Complottismo: radici e rimedi

La rubrica Progetto Spazio Psicologico a cura di PLP

di Antonio Zuliani
Psicologo psicoterapeuta
Membro del CEN dell’Associazione Psicologi Liberi Professionisti

 

 

Le idee complottiste e cospirative esistono da sempre (Helinger, 2019), anche se pensare che lo sbarco sulla luna non sia mai avvenuto ha conseguenze ben diverse dal pensare che il Covid non esista; analogamente aderire alle teorie di QAnon o esaminare con grande attenzione ogni notizia che ci giunge.

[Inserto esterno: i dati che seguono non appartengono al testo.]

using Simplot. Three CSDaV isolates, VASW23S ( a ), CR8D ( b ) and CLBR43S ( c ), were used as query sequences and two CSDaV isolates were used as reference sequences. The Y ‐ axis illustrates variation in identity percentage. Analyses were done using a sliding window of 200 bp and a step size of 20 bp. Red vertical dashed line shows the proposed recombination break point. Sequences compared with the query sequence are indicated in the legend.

Se in alcuni contesti l’adesione a idee complottiste può danneggiare solo gli adepti, che possono essere spinti a isolarsi da amici e familiari, in altri arriva ad avere conseguenze socialmente negative come nel caso dell’attacco Capitol Hill o il rifiuto a vaccinarsi del personale sanitario.

Le cause del complottismo

Il complottismo è un fenomeno che va analizzato con attenzione, anche perché oggi sembra avere un momento di crescita dovuto alla situazione di incertezza e di insicurezza che viviamo a causa della pandemia in atto. Inoltre, la crescente preoccupazione per la perdita di status sociale, determinata dalla conseguente crisi sociale ed economica, diviene uno dei fattori predisponenti di questo fenomeno (come già segnalavano Mancosu, Vassallo e Vezzoni nel 2017).

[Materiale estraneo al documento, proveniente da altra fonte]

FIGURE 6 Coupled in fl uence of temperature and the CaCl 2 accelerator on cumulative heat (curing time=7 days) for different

Se ci sentiamo in qualche modo minacciati sia sul piano fisico sia su quello sociale, siamo propensi a ricercare e a ritrovare in molti segnali esterni l’agente minaccioso che possa spiegare il nostro sentire. Non occorre che esista concretamente una minaccia reale: questo meccanismo si attiva per il fatto stesso che siamo in ansia o preoccupati. Una delle forze delle teorie complottiste è di permettere di dare ordine a tutti gli elementi esterni percepiti come confusivi e arrivare a contenere la relativa ansia.

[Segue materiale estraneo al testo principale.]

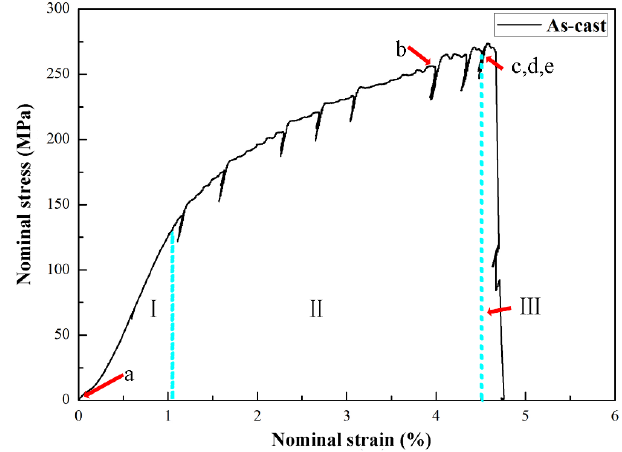
Figure 4. In-situ nominal tensile stress-strain curve of the as-cast alloy.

Un altro elemento rilevante è il vissuto di perdita di potere che le persone provano, che arriva ad avvalorare l’ipotesi che la causa di ciò sia nell’esistenza di centri di potere occulti che guidano il destino di tutti. Anche questo non è un fenomeno nuovo (pensiamo ai Protocolli dei Saggi di Sion); oggi si sta diffondendo in modo significativo l’idea che esista un potere smodato in mano ad altri, e questo induca alla paura (che si chiami “Cabal” oppure “Deep State”). L’aspetto delicato sta nel fatto che questa paura, invece di cercare un allentamento verso una strada di maggior partecipazione democratica, spinge a credere a tesi complottistiche sempre più globali e potenti e ad attendere l’inevitabile “Storm” (tempesta perfetta) che un leader forte riuscirà a creare ripristinando la “verità”.

Cosa possiamo fare

Sono tante altre le cause, anche legate allo stesso funzionamento della mente, che favoriscono il complottismo e sulle quali torneremo con un successivo contributo. Qui vediamo due strategie sociali utili a contenerlo.

La prima consiste nel comprendere le radici di queste scelte senza colpevolizzarle o, peggio, ridicolizzarle. Con le persone che le vivono occorre mantenere aperto un dialogo, altrimenti le stesse ragioni che le hanno determinate ne aumenteranno la portata.

In secondo luogo occorre rendere l’informazione più autorevole e fidata: aspetto purtroppo particolarmente carente in questo periodo pandemico.